What makes this book a great read is the way that Sean Howe is able to make legal matters interesting by providing a human element to the corporate empire that is Marvel. There were many ups and downs and new generations would be drawn to work for Marvel only to face the same frustrations that the founding members would grumble about. Granted, there were periods of great creativity and even periods of comradery (during the 70’s the psychedelic drugs were free flowing in the Marvel offices and the story lines and artwork were greatly influenced by mind altering expansions and fraternity-like shenanigans), yet there were also periods of great strife such as the mid 80’s when the editor in chief Jim Shooter was so overbearingly controlling about the storyline in every book that there was eventually a mob confrontation in his office that eventually got him fired.
Alongside these periods of very human interaction, Sean Howe provides the backstory and development of the Marvel characters and reader/fan reaction to the storylines, explaining how the Marvel universe is a single universe where actions in one book can affect the outcome in another book.

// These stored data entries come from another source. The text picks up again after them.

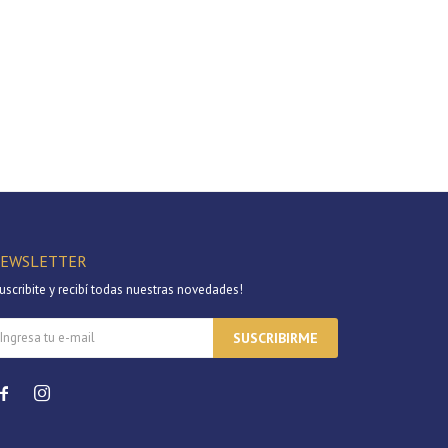
EWSLETTER
uscribite y recibí todas nuestras novedades!
SUSCRIBIRME


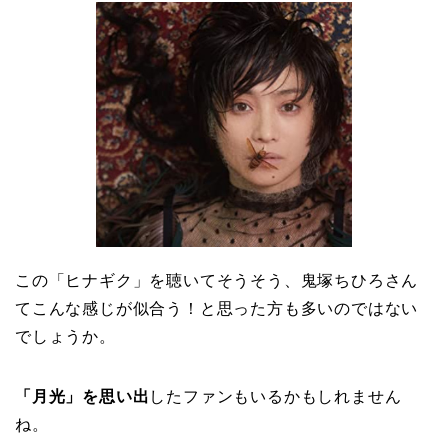
この「ヒナギク」を聴いてそうそう、鬼塚ちひろさん
てこんな感じが似合う！と思った方も多いのではない
でしょうか。
「月光」を思い出
したファンもいるかもしれません
ね。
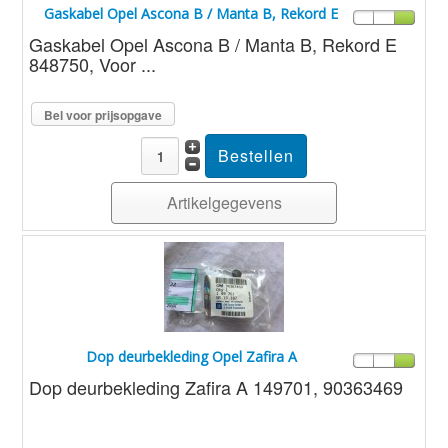
Gaskabel Opel Ascona B / Manta B, Rekord E
Gaskabel Opel Ascona B / Manta B, Rekord E
848750, Voor ...
Bel voor prijsopgave
Artikelgegevens
Dop deurbekleding Opel Zafira A
Dop deurbekleding Zafira A 149701, 90363469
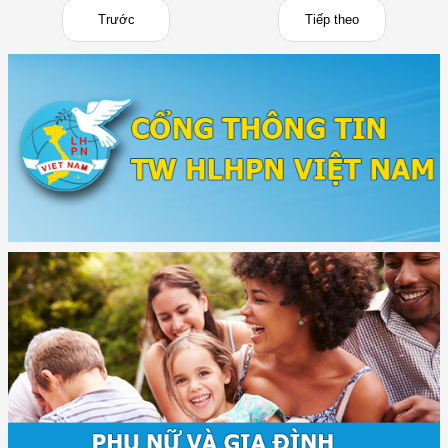
Trước
Tiếp theo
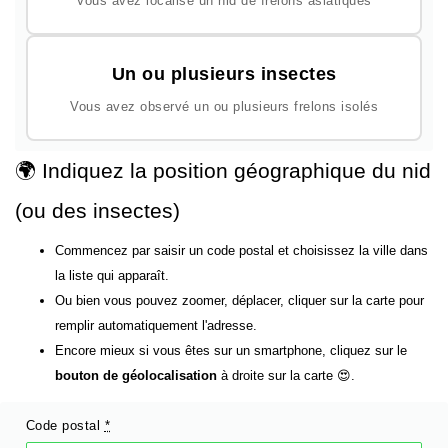
Vous avez localisé un nid de frelons asiatiques
Un ou plusieurs insectes
Vous avez observé un ou plusieurs frelons isolés
🌍 Indiquez la position géographique du nid
(ou des insectes)
Commencez par saisir un code postal et choisissez la ville dans
la liste qui apparaît.
Ou bien vous pouvez zoomer, déplacer, cliquer sur la carte pour
remplir automatiquement l'adresse.
Encore mieux si vous êtes sur un smartphone, cliquez sur le
bouton de géolocalisation
à droite sur la carte 😍.
Code postal
*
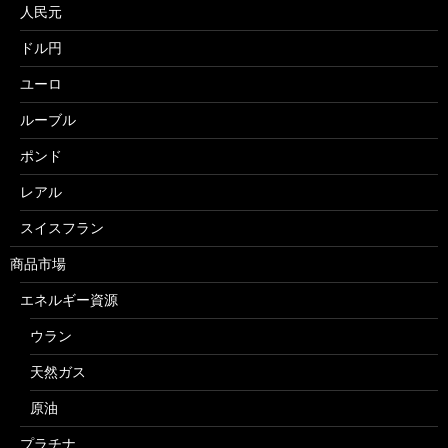
人民元
ドル円
ユーロ
ルーブル
ポンド
レアル
スイスフラン
商品市場
エネルギー資源
ウラン
天然ガス
原油
プラチナ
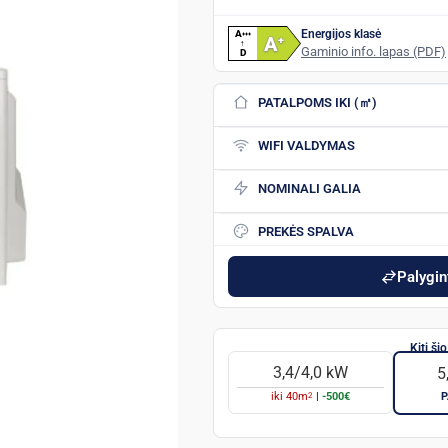
Energijos klasė
A
+
+
+
A
+
↑
Gaminio info. lapas (PDF)
D
PATALPOMS IKI (㎡)
WIFI VALDYMAS
NOMINALI GALIA
PREKĖS SPALVA
Palygint
3,4/4,0 kW
5
2
iki
40
m
|
-500€
P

Howe doesn’t limit the character backstory to the big guns like Spiderman or Hulk, he gives equal focus to seemingly minor characters like MoonKnight, Dazzler, and others, explaining how these characters were the brainchildren of the creative artists that were drawn to the Marvel universe only to lose the rights to their creative offspring to the company’s grip on copyright ownership. Furthermore, it was interesting to learn that as Marvel began to expand into film and TV in the early 70’s that the creation of many sidekick and minor characters like She-Hulk were created for the sole purpose of guaranteeing the rights of ownership of a character that a TV or film studio would potentially create in its storyline. She-Hulk was created not out of necessity of the story arc, but out of necessity to ensure that Marvel would own any potential use of the character for future films, toys, etc.
The only drawback to this smashing book was the lack of art contained within. The book is all text, and although it does read surprisingly quickly and is well written, I found myself often referring to the web to look up a particular artist or a character to provide some reference to the artwork mentioned within the text of the book. Other than this minor flaw, it is a great read worthy of any one interested in pop-lit history.